Using a modified client carries a high ban risk because Map Hack, Drone View, and ESP all break Moonton’s fair-play rules. Detection can lock or suspend the account tied to it. A common community practice is to test any modified build on a smurf or dummy account first, never on a main account holding rank progress and purchased skins.
Can the MOD give me unlimited Diamonds or free skins permanently?
No. Diamonds, Battle Points, and skin ownership live on Moonton’s servers, not on your device, so a local MOD cannot add them to your account. The skin option only renders the visuals on your own screen during a match. Any listing promising permanent free Diamonds for an online MOBA like this does not match how the game stores currency.
How is the MOD APK different from the stock version?
The stock APK plays exactly as Moonton ships it, with fog of war, a fixed camera, and skins you buy. The MOD changes client-side visuals: it reveals the minimap, widens the camera with Drone View, and adds ESP overlays. Core systems such as matchmaking, rank, and currency stay server-controlled and unchanged.
Do you need to root your device to install the MOD?
Signed MOD builds usually install without root on Android 5.1 and above, the same minimum the stock game supports. One trade-off is login: Google sign-in often will not work on a signed modified build, while Facebook or in-game account login through email or transfer code generally does. Removing the original game before installing avoids signature conflicts.

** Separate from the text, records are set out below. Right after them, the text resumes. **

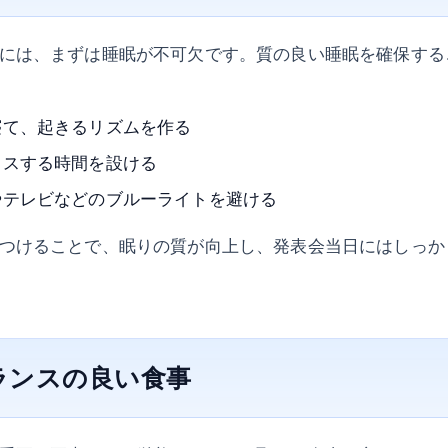
には、まずは睡眠が不可欠です。質の良い睡眠を確保する
寝て、起きるリズムを作る
クスする時間を設ける
やテレビなどのブルーライトを避ける
つけることで、眠りの質が向上し、発表会当日にはしっか
バランスの良い食事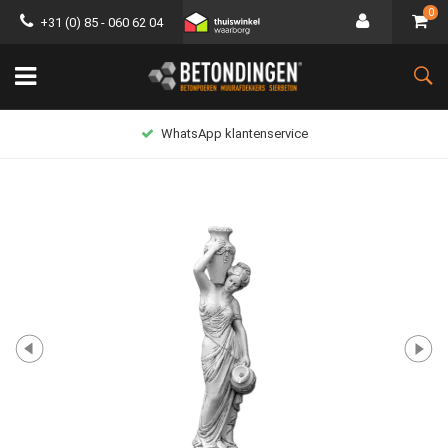
0
+31 (0) 85 - 060 62 04
WhatsApp klantenservice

Will your rank and heroes carry over between the stock and MOD versions?
Account data is tied to your Moonton or linked login rather than the installed file, so heroes, rank, and Diamonds follow the account when you sign in. The risk is not lost progress from switching but a possible ban triggered by the modified client, which would affect that account regardless of which build you open next.